Your assignment |
Write out all of the data again, exactly as it reads.

--- Supplied records ---

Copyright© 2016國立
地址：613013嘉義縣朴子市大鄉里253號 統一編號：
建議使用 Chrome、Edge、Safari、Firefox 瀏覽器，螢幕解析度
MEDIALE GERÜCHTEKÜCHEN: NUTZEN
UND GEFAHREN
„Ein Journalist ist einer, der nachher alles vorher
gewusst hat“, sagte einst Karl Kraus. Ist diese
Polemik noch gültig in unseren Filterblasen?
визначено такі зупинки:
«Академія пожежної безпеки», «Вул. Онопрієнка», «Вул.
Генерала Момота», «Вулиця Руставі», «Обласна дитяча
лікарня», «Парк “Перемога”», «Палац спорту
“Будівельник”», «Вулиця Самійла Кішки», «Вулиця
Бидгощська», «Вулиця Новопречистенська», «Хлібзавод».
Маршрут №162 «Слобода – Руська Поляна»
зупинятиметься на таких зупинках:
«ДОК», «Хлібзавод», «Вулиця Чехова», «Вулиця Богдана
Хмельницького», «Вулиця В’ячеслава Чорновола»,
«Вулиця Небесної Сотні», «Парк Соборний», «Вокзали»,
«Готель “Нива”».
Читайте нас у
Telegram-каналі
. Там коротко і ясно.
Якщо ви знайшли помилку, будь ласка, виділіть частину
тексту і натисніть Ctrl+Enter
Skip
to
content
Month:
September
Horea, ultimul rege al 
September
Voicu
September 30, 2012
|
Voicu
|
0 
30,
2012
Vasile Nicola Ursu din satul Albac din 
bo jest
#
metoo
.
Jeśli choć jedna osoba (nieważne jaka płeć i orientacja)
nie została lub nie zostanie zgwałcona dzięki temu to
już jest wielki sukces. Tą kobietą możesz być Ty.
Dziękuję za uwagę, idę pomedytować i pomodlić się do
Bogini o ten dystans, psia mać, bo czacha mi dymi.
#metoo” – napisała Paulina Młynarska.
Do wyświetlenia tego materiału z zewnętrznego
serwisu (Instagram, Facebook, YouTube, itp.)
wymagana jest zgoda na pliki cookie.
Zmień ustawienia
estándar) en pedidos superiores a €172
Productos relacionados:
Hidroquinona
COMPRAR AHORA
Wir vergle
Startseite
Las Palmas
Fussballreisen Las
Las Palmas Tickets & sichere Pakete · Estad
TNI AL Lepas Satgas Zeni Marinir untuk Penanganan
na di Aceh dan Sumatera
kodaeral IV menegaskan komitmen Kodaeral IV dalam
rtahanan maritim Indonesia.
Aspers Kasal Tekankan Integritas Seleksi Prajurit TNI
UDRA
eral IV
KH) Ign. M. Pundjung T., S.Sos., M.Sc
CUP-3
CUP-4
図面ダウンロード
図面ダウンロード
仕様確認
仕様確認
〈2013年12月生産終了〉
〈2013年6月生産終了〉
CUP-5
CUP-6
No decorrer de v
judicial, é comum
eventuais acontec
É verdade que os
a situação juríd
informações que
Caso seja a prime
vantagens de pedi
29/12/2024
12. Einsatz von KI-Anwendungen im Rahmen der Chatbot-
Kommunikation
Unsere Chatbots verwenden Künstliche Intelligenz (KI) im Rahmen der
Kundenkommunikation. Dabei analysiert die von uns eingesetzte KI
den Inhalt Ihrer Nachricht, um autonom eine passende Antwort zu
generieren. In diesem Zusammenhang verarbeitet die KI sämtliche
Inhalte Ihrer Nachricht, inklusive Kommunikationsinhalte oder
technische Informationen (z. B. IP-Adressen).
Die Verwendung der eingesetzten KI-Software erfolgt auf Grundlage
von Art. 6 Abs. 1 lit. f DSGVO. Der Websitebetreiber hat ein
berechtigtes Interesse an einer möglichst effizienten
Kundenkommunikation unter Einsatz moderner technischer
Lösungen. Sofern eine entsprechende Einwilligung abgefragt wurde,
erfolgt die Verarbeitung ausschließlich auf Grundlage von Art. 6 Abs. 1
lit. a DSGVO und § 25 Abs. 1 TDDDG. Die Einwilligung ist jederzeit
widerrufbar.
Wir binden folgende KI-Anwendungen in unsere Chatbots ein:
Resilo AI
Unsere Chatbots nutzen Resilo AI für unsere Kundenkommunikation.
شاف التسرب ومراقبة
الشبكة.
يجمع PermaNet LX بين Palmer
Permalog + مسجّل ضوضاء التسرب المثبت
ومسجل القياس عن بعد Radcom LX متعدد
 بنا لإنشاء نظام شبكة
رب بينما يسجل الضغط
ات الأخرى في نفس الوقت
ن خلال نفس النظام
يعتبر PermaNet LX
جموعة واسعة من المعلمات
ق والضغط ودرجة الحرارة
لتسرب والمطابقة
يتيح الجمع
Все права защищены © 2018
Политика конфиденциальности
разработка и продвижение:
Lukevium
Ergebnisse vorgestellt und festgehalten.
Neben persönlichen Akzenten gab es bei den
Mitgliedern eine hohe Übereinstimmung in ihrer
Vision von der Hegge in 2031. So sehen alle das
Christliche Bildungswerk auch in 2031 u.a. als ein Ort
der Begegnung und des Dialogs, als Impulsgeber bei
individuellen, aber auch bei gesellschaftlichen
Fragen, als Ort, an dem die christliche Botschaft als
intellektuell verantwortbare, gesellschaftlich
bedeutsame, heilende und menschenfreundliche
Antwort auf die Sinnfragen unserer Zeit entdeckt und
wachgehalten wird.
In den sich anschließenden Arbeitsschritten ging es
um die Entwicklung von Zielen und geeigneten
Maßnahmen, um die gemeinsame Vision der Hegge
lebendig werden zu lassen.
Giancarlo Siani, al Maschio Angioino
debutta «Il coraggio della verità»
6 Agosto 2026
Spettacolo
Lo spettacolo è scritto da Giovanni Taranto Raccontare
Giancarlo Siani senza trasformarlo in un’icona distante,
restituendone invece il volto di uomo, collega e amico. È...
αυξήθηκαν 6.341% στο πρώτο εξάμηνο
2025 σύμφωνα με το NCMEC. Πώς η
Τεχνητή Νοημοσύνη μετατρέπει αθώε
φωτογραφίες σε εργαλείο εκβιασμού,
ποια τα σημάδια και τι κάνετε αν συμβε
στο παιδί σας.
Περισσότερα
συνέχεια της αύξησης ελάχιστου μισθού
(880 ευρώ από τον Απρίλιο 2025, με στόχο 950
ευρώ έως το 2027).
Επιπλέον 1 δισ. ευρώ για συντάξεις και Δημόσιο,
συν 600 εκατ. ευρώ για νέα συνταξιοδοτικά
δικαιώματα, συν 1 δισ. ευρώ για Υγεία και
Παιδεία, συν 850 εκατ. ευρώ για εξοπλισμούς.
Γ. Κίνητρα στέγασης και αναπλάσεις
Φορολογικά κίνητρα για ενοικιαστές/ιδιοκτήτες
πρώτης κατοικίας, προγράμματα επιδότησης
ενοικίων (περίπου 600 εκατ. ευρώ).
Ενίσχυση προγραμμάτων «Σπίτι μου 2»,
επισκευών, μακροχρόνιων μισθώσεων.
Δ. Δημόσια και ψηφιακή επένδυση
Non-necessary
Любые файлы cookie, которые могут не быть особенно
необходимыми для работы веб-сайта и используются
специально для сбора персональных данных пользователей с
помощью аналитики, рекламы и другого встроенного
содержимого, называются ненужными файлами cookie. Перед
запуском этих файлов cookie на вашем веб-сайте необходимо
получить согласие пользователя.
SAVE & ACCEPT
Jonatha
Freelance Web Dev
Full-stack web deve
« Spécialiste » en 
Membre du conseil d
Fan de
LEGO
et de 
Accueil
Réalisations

---

Solution to this problem |
Copyright© 2016國立
地址：613013嘉義縣朴子市大鄉里253號 統一編號：
建議使用 Chrome、Edge、Safari、Firefox 瀏覽器，螢幕解析度
MEDIALE GERÜCHTEKÜCHEN: NUTZEN
UND GEFAHREN
„Ein Journalist ist einer, der nachher alles vorher
gewusst hat“, sagte einst Karl Kraus. Ist diese
Polemik noch gültig in unseren Filterblasen?
визначено такі зупинки:
«Академія пожежної безпеки», «Вул. Онопрієнка», «Вул.
Генерала Момота», «Вулиця Руставі», «Обласна дитяча
лікарня», «Парк “Перемога”», «Палац спорту
“Будівельник”», «Вулиця Самійла Кішки», «Вулиця
Бидгощська», «Вулиця Новопречистенська», «Хлібзавод».
Маршрут №162 «Слобода – Руська Поляна»
зупинятиметься на таких зупинках:
«ДОК», «Хлібзавод», «Вулиця Чехова», «Вулиця Богдана
Хмельницького», «Вулиця В’ячеслава Чорновола»,
«Вулиця Небесної Сотні», «Парк Соборний», «Вокзали»,
«Готель “Нива”».
Читайте нас у
Telegram-каналі
. Там коротко і ясно.
Якщо ви знайшли помилку, будь ласка, виділіть частину
тексту і натисніть Ctrl+Enter
Skip
to
content
Month:
September
Horea, ultimul rege al 
September
Voicu
September 30, 2012
|
Voicu
|
0 
30,
2012
Vasile Nicola Ursu din satul Albac din 
bo jest
#
metoo
.
Jeśli choć jedna osoba (nieważne jaka płeć i orientacja)
nie została lub nie zostanie zgwałcona dzięki temu to
już jest wielki sukces. Tą kobietą możesz być Ty.
Dziękuję za uwagę, idę pomedytować i pomodlić się do
Bogini o ten dystans, psia mać, bo czacha mi dymi.
#metoo” – napisała Paulina Młynarska.
Do wyświetlenia tego materiału z zewnętrznego
serwisu (Instagram, Facebook, YouTube, itp.)
wymagana jest zgoda na pliki cookie.
Zmień ustawienia
estándar) en pedidos superiores a €172
Productos relacionados:
Hidroquinona
COMPRAR AHORA
Wir vergle
Startseite
Las Palmas
Fussballreisen Las
Las Palmas Tickets & sichere Pakete · Estad
TNI AL Lepas Satgas Zeni Marinir untuk Penanganan
na di Aceh dan Sumatera
kodaeral IV menegaskan komitmen Kodaeral IV dalam
rtahanan maritim Indonesia.
Aspers Kasal Tekankan Integritas Seleksi Prajurit TNI
UDRA
eral IV
KH) Ign. M. Pundjung T., S.Sos., M.Sc
CUP-3
CUP-4
図面ダウンロード
図面ダウンロード
仕様確認
仕様確認
〈2013年12月生産終了〉
〈2013年6月生産終了〉
CUP-5
CUP-6
No decorrer de v
judicial, é comum
eventuais acontec
É verdade que os
a situação juríd
informações que
Caso seja a prime
vantagens de pedi
29/12/2024
12. Einsatz von KI-Anwendungen im Rahmen der Chatbot-
Kommunikation
Unsere Chatbots verwenden Künstliche Intelligenz (KI) im Rahmen der
Kundenkommunikation. Dabei analysiert die von uns eingesetzte KI
den Inhalt Ihrer Nachricht, um autonom eine passende Antwort zu
generieren. In diesem Zusammenhang verarbeitet die KI sämtliche
Inhalte Ihrer Nachricht, inklusive Kommunikationsinhalte oder
technische Informationen (z. B. IP-Adressen).
Die Verwendung der eingesetzten KI-Software erfolgt auf Grundlage
von Art. 6 Abs. 1 lit. f DSGVO. Der Websitebetreiber hat ein
berechtigtes Interesse an einer möglichst effizienten
Kundenkommunikation unter Einsatz moderner technischer
Lösungen. Sofern eine entsprechende Einwilligung abgefragt wurde,
erfolgt die Verarbeitung ausschließlich auf Grundlage von Art. 6 Abs. 1
lit. a DSGVO und § 25 Abs. 1 TDDDG. Die Einwilligung ist jederzeit
widerrufbar.
Wir binden folgende KI-Anwendungen in unsere Chatbots ein:
Resilo AI
Unsere Chatbots nutzen Resilo AI für unsere Kundenkommunikation.
شاف التسرب ومراقبة
الشبكة.
يجمع PermaNet LX بين Palmer
Permalog + مسجّل ضوضاء التسرب المثبت
ومسجل القياس عن بعد Radcom LX متعدد
 بنا لإنشاء نظام شبكة
رب بينما يسجل الضغط
ات الأخرى في نفس الوقت
ن خلال نفس النظام
يعتبر PermaNet LX
جموعة واسعة من المعلمات
ق والضغط ودرجة الحرارة
لتسرب والمطابقة
يتيح الجمع
Все права защищены © 2018
Политика конфиденциальности
разработка и продвижение:
Lukevium
Ergebnisse vorgestellt und festgehalten.
Neben persönlichen Akzenten gab es bei den
Mitgliedern eine hohe Übereinstimmung in ihrer
Vision von der Hegge in 2031. So sehen alle das
Christliche Bildungswerk auch in 2031 u.a. als ein Ort
der Begegnung und des Dialogs, als Impulsgeber bei
individuellen, aber auch bei gesellschaftlichen
Fragen, als Ort, an dem die christliche Botschaft als
intellektuell verantwortbare, gesellschaftlich
bedeutsame, heilende und menschenfreundliche
Antwort auf die Sinnfragen unserer Zeit entdeckt und
wachgehalten wird.
In den sich anschließenden Arbeitsschritten ging es
um die Entwicklung von Zielen und geeigneten
Maßnahmen, um die gemeinsame Vision der Hegge
lebendig werden zu lassen.
Giancarlo Siani, al Maschio Angioino
debutta «Il coraggio della verità»
6 Agosto 2026
Spettacolo
Lo spettacolo è scritto da Giovanni Taranto Raccontare
Giancarlo Siani senza trasformarlo in un’icona distante,
restituendone invece il volto di uomo, collega e amico. È...
αυξήθηκαν 6.341% στο πρώτο εξάμηνο
2025 σύμφωνα με το NCMEC. Πώς η
Τεχνητή Νοημοσύνη μετατρέπει αθώε
φωτογραφίες σε εργαλείο εκβιασμού,
ποια τα σημάδια και τι κάνετε αν συμβε
στο παιδί σας.
Περισσότερα
συνέχεια της αύξησης ελάχιστου μισθού
(880 ευρώ από τον Απρίλιο 2025, με στόχο 950
ευρώ έως το 2027).
Επιπλέον 1 δισ. ευρώ για συντάξεις και Δημόσιο,
συν 600 εκατ. ευρώ για νέα συνταξιοδοτικά
δικαιώματα, συν 1 δισ. ευρώ για Υγεία και
Παιδεία, συν 850 εκατ. ευρώ για εξοπλισμούς.
Γ. Κίνητρα στέγασης και αναπλάσεις
Φορολογικά κίνητρα για ενοικιαστές/ιδιοκτήτες
πρώτης κατοικίας, προγράμματα επιδότησης
ενοικίων (περίπου 600 εκατ. ευρώ).
Ενίσχυση προγραμμάτων «Σπίτι μου 2»,
επισκευών, μακροχρόνιων μισθώσεων.
Δ. Δημόσια και ψηφιακή επένδυση
Non-necessary
Любые файлы cookie, которые могут не быть особенно
необходимыми для работы веб-сайта и используются
специально для сбора персональных данных пользователей с
помощью аналитики, рекламы и другого встроенного
содержимого, называются ненужными файлами cookie. Перед
запуском этих файлов cookie на вашем веб-сайте необходимо
получить согласие пользователя.
SAVE & ACCEPT
Jonatha
Freelance Web Dev
Full-stack web deve
« Spécialiste » en 
Membre du conseil d
Fan de
LEGO
et de 
Accueil
Réalisations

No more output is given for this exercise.